Ein Ansatz, der es erlauben würde, beliebige SR-Dokumente in angemessener Weise zu betrachten, könnte z. B. auf einer Kombination von an Templates angepaßter und generischer Darstellung beruhen. Auf diese Weise könnten die Standard-Befundformate in gewohnter Weise präsentiert werden, wohingegen der Inhalt von nicht speziell unterstützten Formaten zumindest "lesbar" gemacht werden könnte.

Fazit

Es bleibt abzuwarten, inwieweit sich DICOM Structured Reporting auch für den standardisierten Austausch von medizinischen Befundberichten durchsetzen kann.
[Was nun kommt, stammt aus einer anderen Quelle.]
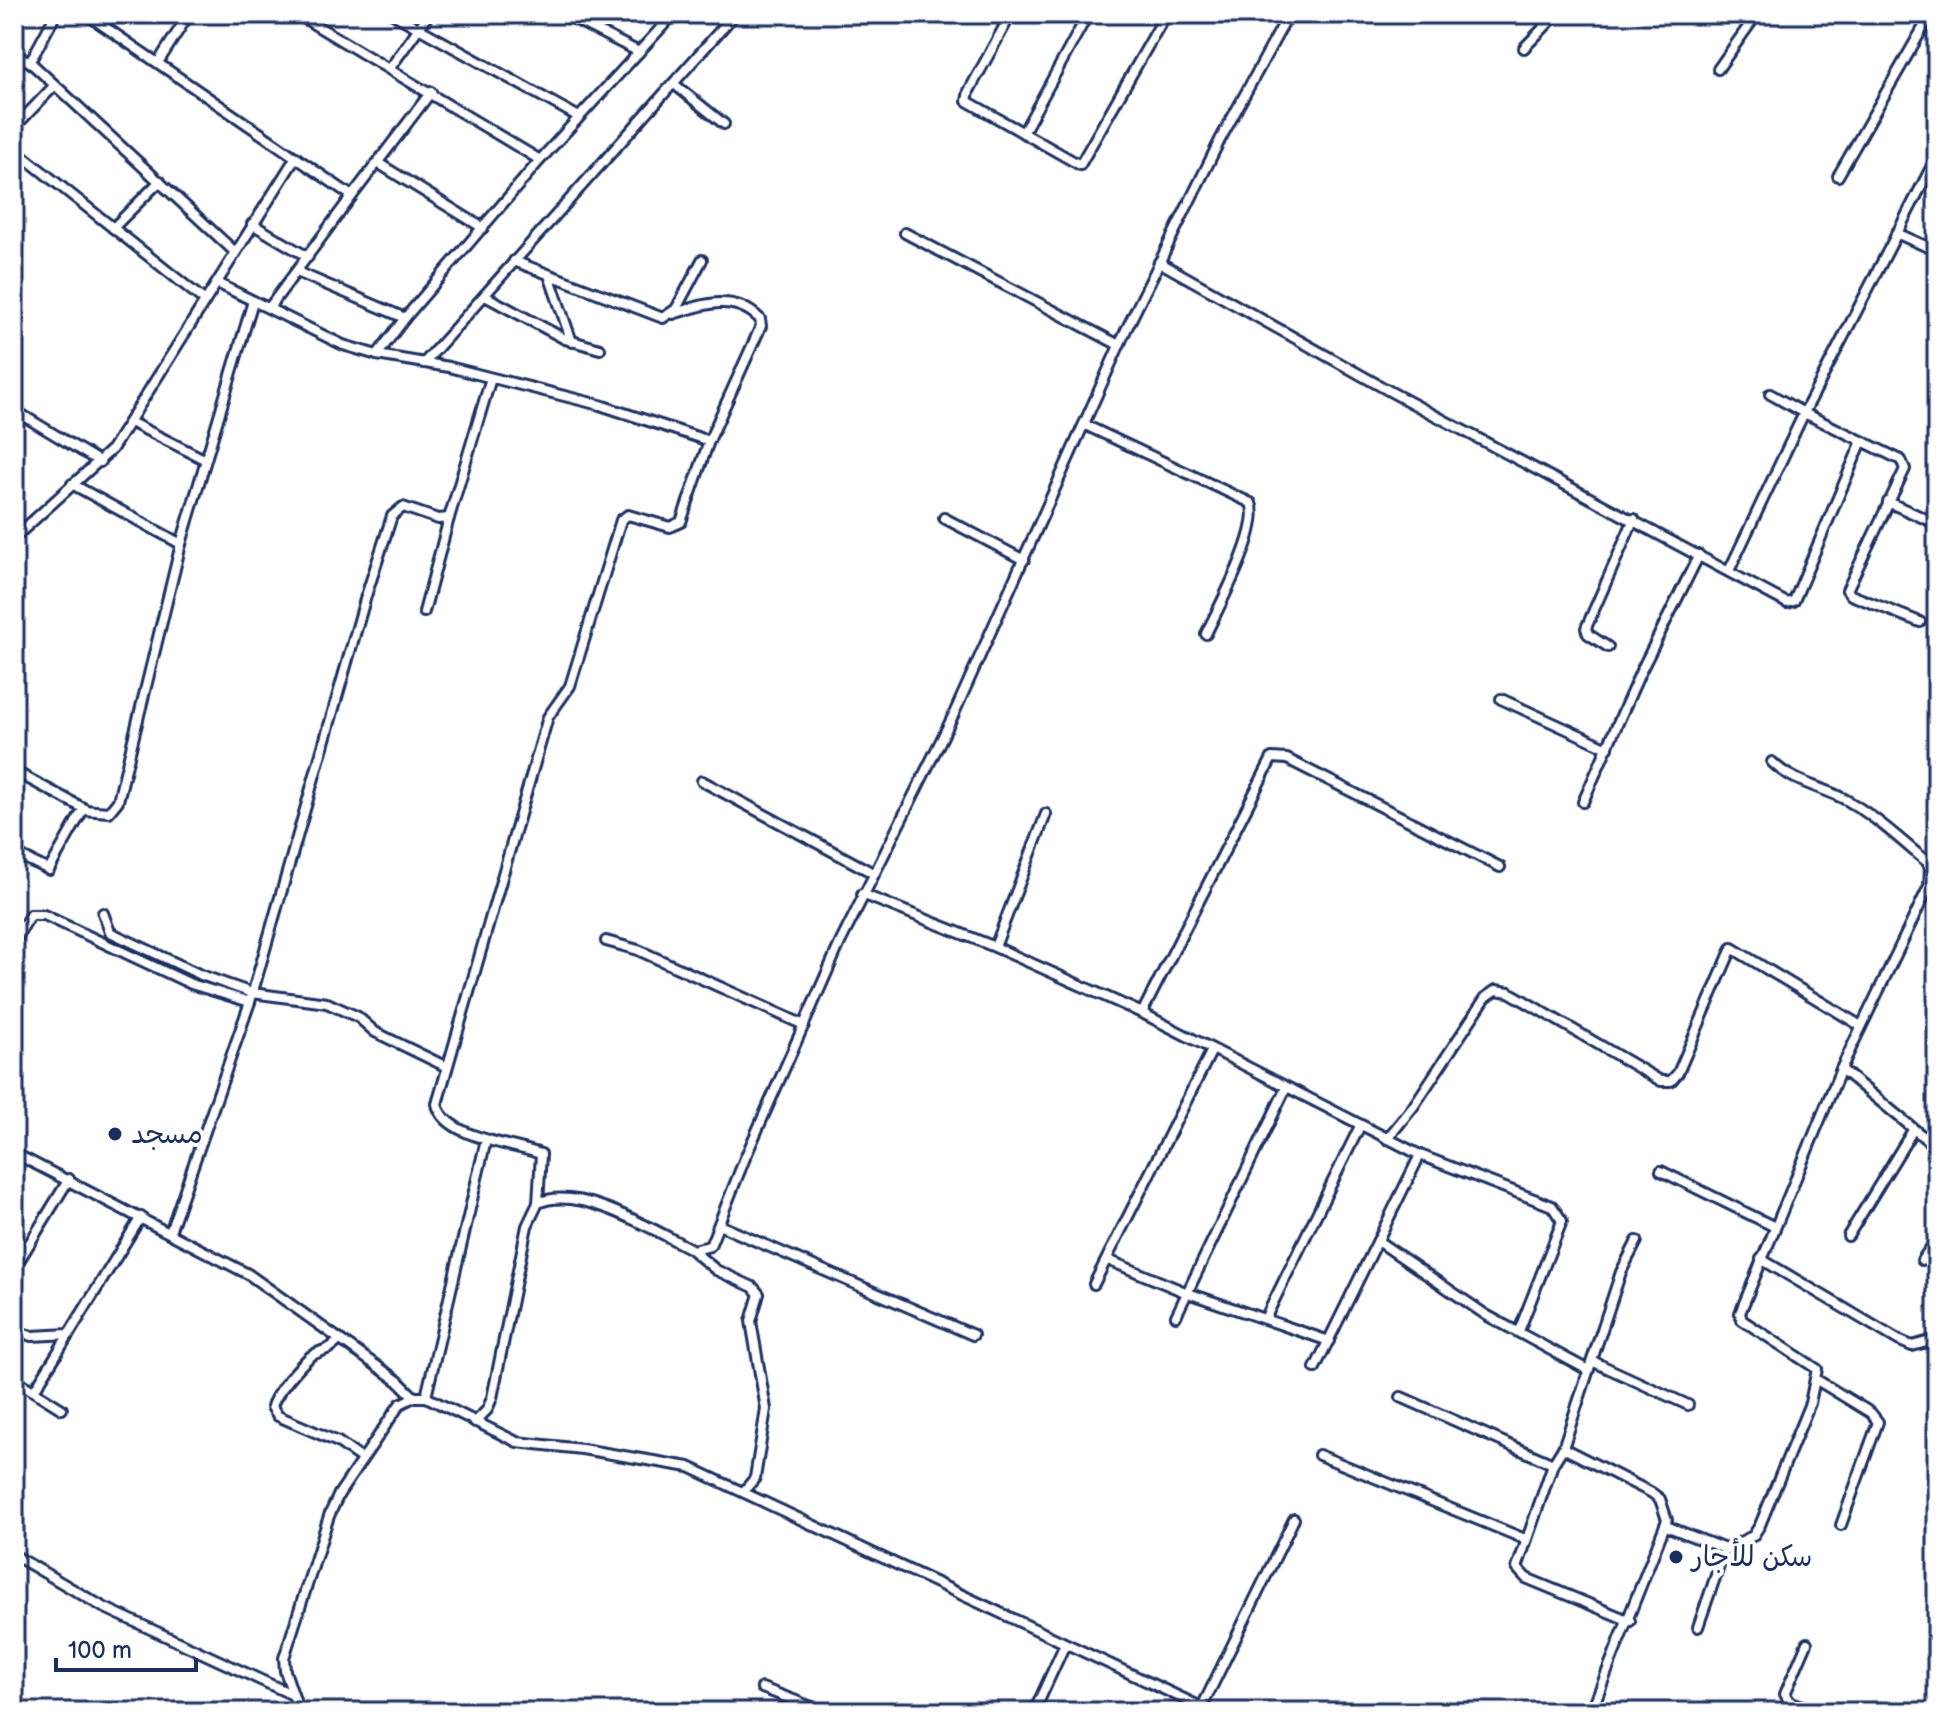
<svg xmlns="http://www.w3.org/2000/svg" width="1951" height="1726" viewBox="0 0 1951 1726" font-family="'Balsamiq Sans','Playpen Sans Arabic',sans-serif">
<rect width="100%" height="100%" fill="#fff"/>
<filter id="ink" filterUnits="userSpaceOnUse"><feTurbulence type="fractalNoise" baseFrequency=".0125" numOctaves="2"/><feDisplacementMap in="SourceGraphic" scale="16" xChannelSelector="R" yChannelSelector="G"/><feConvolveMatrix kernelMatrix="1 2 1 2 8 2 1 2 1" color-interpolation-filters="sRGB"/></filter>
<g filter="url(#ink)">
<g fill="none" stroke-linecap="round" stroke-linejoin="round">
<g stroke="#1b2f5e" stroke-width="14">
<g id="street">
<polyline points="86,14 352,196 431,92"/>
<polyline points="297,14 540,160"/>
<polyline points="393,14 579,117"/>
<polyline points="564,14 639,52"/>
<polyline points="1011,14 969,91 967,101 1080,165 1166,14"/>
<polyline points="1524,48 1557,14"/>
<polyline points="14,54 30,62 235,252"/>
<polyline points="159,61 189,14"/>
<polyline points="30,62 56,14"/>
<polyline points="390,68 429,14"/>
<polyline points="1718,69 1757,14"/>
<polyline points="674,84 724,124"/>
<polyline points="14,128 54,86"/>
<polyline points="1023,133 1088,14"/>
<polyline points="14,149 205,301"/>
<polyline points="378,163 483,228"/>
<polyline points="1838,176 1931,14"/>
<polyline points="252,224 308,257"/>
<polyline points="113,228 160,181"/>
<polyline points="905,233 1119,345"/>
<polyline points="1896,233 1937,251"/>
<polyline points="514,261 663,318 676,309 702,260"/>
<polyline points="1159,262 1393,393 1787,603 1794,601 1862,441 1901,460 1905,469 1847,590 1851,595 1920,622"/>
<polyline points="297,272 405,318 540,160 671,17"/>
<polyline points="549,275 572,342"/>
<polyline points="217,283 343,345 377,355 449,367 600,405 709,441"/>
<polyline points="485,296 565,339 600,349"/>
<polyline points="269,308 352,196"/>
<polyline points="377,355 405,318"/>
<polyline points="424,363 735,14"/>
<polyline points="1770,394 1804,413 1937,156"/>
<polyline points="14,410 100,462"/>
<polyline points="130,422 204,459"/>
<path d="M1085,425L1251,503C1262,529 1218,608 1206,634"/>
<polyline points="72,484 181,544"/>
<polyline points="1888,502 1937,524"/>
<polyline points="944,518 1024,560"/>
<polyline points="14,538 112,449 296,157"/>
<polyline points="1729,571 1804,413 1862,441"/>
<polyline points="424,612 449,518"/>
<polyline points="1608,647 1588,634 1586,628 1634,519"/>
<polyline points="1501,699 1608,748"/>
<polyline points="14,771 85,809"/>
<polyline points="702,781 873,873"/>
<polyline points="1583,802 1640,673 1699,555"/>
<polyline points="14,853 49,870 83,810 109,812 118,801 181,544 253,301"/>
<polyline points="862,894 995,947 1142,1013 1420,1155 1552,1206 1562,1221 1519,1331"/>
<polyline points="103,913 110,932 201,975 252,993 327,1003 358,1017 375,1032 447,1067"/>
<polyline points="606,941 638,950 804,1025"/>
<polyline points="14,943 30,915 44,915 191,984 250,1002"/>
<polyline points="995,947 1046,814"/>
<polyline points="1142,1013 1272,758 1287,759 1500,867"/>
<polyline points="1841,1069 1937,1148"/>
<polyline points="1387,1139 1413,1107 1486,997 1496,990 1509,992 1661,1081 1671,1081 1678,1073 1732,948 1861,1026"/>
<polyline points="14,1153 248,1274 398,1381 414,1397"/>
<polyline points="1661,1171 1773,1226"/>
<path d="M538,1203L541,1154C514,1144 444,1138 437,1104L548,717L570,686L621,520L628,515L670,527L681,522L709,441L761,326L760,319C734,293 704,304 673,314"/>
<polyline points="719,1225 973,1335"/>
<polyline points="170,1232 250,1002 366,596 392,516 403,507 438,519 449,518 491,378"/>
<polyline points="1848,1236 1913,1130"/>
<polyline points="1378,1241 1486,1315 1588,1370"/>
<polyline points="693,1251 716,1270 753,1287 759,1294 751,1321 766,1409 755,1478 743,1492"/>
<polyline points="1761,1259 1898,1340 1912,1346 1934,1340"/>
<polyline points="1108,1260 1185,1292 1329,1341"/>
<polyline points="1922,1260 1937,1239"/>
<polyline points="14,1269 69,1179"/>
<polyline points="1094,1284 1212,1050"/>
<polyline points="1176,1316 1286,1088"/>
<polyline points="1265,1319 1360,1126"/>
<polyline points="14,1331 32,1336 69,1334"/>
<path d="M339,1340C330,1351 322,1349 311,1356C301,1364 274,1395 272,1407L278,1416L338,1442L362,1459"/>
<polyline points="1592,1361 1688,1405"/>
<polyline points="1315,1368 1420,1155"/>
<polyline points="14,1379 62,1409"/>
<polyline points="1817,1380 1871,1413 1878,1422 1841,1525"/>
<polyline points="34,1391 141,1217"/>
<polyline points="426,1397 486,1140"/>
<polyline points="1401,1397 1553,1464"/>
<path d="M475,1422L487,1410L492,1398L527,1226L538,1203C580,1184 655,1231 693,1250L710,1246L745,1158L840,943L953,716L1126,330L1220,140L1285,21"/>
<polyline points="1563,1448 1652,1493 1660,1499 1667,1520 1591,1712"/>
<polyline points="1319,1455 1525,1539"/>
<path d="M1666,1526L1725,1549L1753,1536L1760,1525L1810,1403L1817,1369L1742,1320L1740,1313L1841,1069L1929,886L1930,868L1927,862C1902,841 1876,817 1848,801C1822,786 1794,784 1772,762"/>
<polyline points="14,1555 103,1607 293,1695"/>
<polyline points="1630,1621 1526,1578 1517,1568 1553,1464 1563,1448 1621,1272 1637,1241"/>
<polyline points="1698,1627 1725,1549"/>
<polyline points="1807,1643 1785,1694 1789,1701 1818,1712"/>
<polyline points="762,1688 825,1712"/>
<polyline points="1202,1707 1294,1519"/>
<polyline points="299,1712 285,1671 284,1658 329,1516 339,1494 400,1404 414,1397 426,1397 517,1442 582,1449 689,1467 1212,1712"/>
<polyline points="1034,1712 1065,1644"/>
</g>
</g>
<use href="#street" stroke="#fff" stroke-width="8"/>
</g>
</g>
<g fill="#1b2f5e" stroke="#fff" stroke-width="3">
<circle cx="115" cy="1134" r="8"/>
<circle cx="1676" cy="1557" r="8"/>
</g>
<g text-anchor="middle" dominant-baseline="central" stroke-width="8" stroke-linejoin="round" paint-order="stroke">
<g font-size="28" fill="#1b2f5e" stroke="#fff" text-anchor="start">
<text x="131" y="1134">مسجد</text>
<text x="1692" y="1557">سكن للأجار</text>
</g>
</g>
<rect width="1951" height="1726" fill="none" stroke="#fff" stroke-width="48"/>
<rect x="24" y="24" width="1903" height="1678" fill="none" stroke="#1b2f5e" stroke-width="3" filter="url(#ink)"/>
<path d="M56 1658v12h140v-12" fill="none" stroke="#1b2f5e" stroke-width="4"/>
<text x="68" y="1658" font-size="24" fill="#1b2f5e" stroke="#ffffff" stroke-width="6" paint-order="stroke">100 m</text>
</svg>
Traditionell werden diese Dokumente vor allem im Abteilungsinformationssystem abgelegt, das Daten mit anderen Systemen per HL7 (Health Level 7) austauscht. Mit der Clinical Document Architecture (CDA) [4] als Bestandteil der zukünftigen HL7 Version 3 erwächst somit ein mögliches Konkurrenzformat für den Austausch strukturierter Befundberichte. Wie auch immer die Entscheidung aussehen wird, die enge Zusammenarbeit der entsprechenden Arbeitgruppen soll sicherstellen, daß es zumindest eine standardisierte Abbildung zwischen beiden Formaten geben wird.


Literatur

1.
Digital Imaging and Communications in Medicine (DICOM). Rosslyn VA, USA: NEMA Standards Publication; 2003.
2.
Clunie DA. DICOM Structured Reporting. Bangor PA, USA: PixelMed Publishing; 2000.
3.
Riesmeier J, Eichelberg M, Jensch P. Einsatz der digitalen Signatur für medizinische Befundberichte. In: Neunter interdisziplinärer Workshop KIS/RIS/PACS, Schloß Rauischholzhausen; 2002.
4.
Dolin RH, Alschuler L et al. HL7 Clinical Document Architecture, Release 2.0 (Draft). Ann Arbor MI, USA: Health Level Seven, Inc.; 2003.